→ **TASK PROMPT**
Reproduce the following lines word for word, omitting the pictures.

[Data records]
::::

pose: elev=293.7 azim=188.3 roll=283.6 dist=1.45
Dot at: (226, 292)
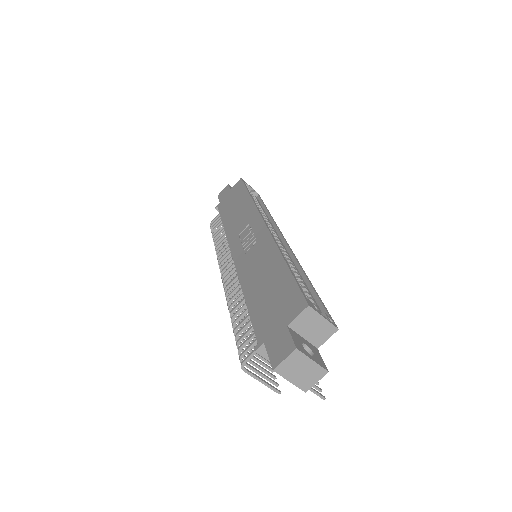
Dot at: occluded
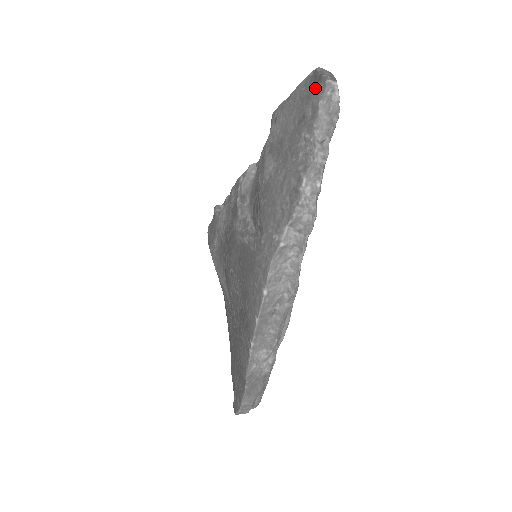
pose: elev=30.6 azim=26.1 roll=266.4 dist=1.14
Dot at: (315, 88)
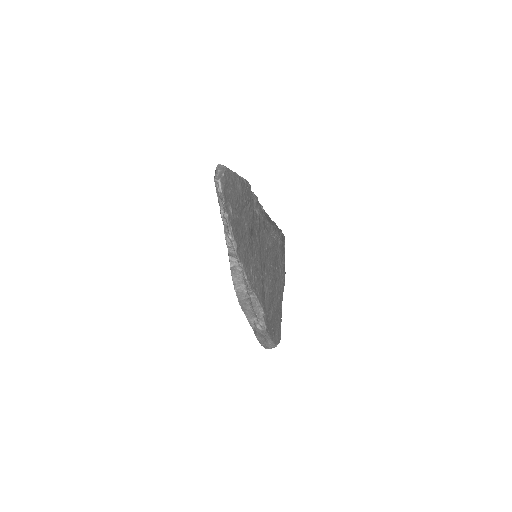
Dot at: occluded
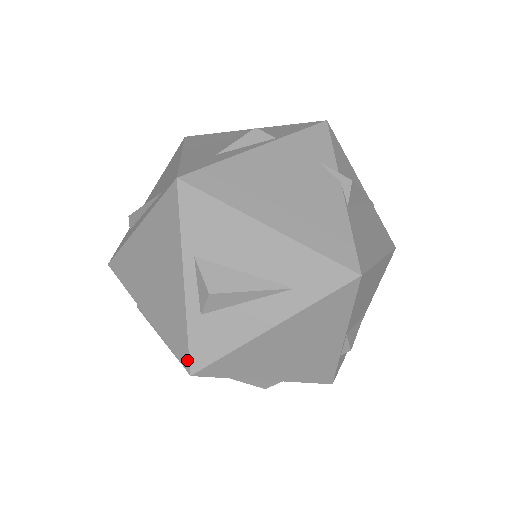
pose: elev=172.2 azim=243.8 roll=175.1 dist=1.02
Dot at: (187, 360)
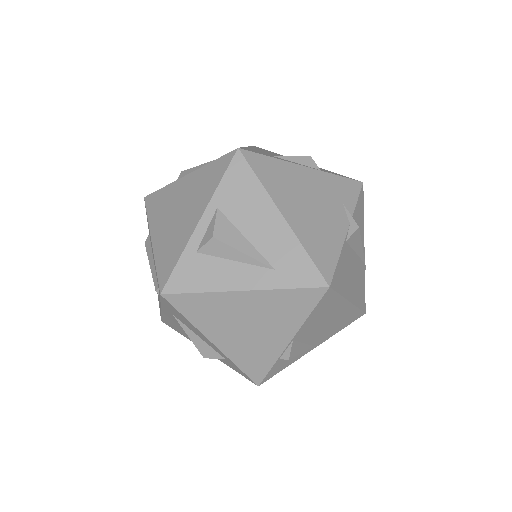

::::

→ **EXERCISE RESULT**
pose: elev=293.7 azim=188.3 roll=283.6 dist=1.45
Dot at: (226, 292)
Dot at: occluded
pose: elev=30.6 azim=26.1 roll=266.4 dist=1.14
Dot at: (315, 88)
Dot at: occluded
pose: elev=172.2 azim=243.8 roll=175.1 dist=1.02
Dot at: (187, 360)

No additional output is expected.